3. In the feed mill and storage warehouse
During the manufacturing process, take representative samples after grinding and before mixing. Don’t forget to continue sampling the prepared feed while it is in the storage warehouse.
To take ‘dynamic’ or moving material samples during the manufacturing process:
• Drill a hole of approximately 1.5 inch in diameter in the bottom of the conveyor that carries the ground raw material to the storage tanks for mixing.
• Connect a pipe with a stopcock to this hole.
• For every 30 MT that pass, take at least 10 kg of sample by opening the valve and dropping product through the pipe/tube into a sampling container.
• Proceed with the preparation of the sample as explained for the raw material reception area (21 samples of 200 g).

Tip: Make sure the sampling pipe is easily accessible for cleaning.
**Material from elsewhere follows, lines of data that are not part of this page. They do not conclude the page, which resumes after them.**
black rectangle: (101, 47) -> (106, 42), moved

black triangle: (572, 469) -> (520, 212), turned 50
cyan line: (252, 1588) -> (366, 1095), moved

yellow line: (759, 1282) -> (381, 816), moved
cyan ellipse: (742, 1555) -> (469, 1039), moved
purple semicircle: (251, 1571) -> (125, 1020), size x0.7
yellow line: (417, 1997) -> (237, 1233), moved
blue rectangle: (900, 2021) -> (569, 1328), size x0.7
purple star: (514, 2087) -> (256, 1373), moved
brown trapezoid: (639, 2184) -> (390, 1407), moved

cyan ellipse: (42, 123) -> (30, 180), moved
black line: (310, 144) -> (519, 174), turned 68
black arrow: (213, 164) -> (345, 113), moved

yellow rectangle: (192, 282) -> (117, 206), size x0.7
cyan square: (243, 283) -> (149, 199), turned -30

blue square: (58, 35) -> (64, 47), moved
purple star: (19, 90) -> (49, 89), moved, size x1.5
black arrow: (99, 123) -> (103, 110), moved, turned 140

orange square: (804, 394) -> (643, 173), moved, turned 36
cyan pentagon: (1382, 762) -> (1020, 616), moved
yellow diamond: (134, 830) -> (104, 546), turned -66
Also, wash and disinfect the sampling containers to avoid contamination.

Sampling points in two types of feed mills

4. From feeders in the farm
After distributing feed on the farm, employ specific methods for accurate sampling. We recommend 2 possible methods for feeder sampling in poultry and pig farms:
• Take a 50 g feed sample for every 100 m2 in poultry farms. In pig farms, take 50 g from each feeder. Mix the samples and divide (as explained above) to obtain a final volume of 500 g for lab testing.
• Divide the house into 10 equal sections and take a 100 g sample from a feeder in each section. Mix the 10 samples of 100 g to obtain 1 kg. Send half of this sample (500 g) to the lab for testing.

Considering the unique challenges associated with mycotoxin detection, proper sampling techniques are crucial to obtaining accurate results. Following these guidelines ensures a comprehensive and representative analysis, contributing to effective mycotoxin management in grains and feed.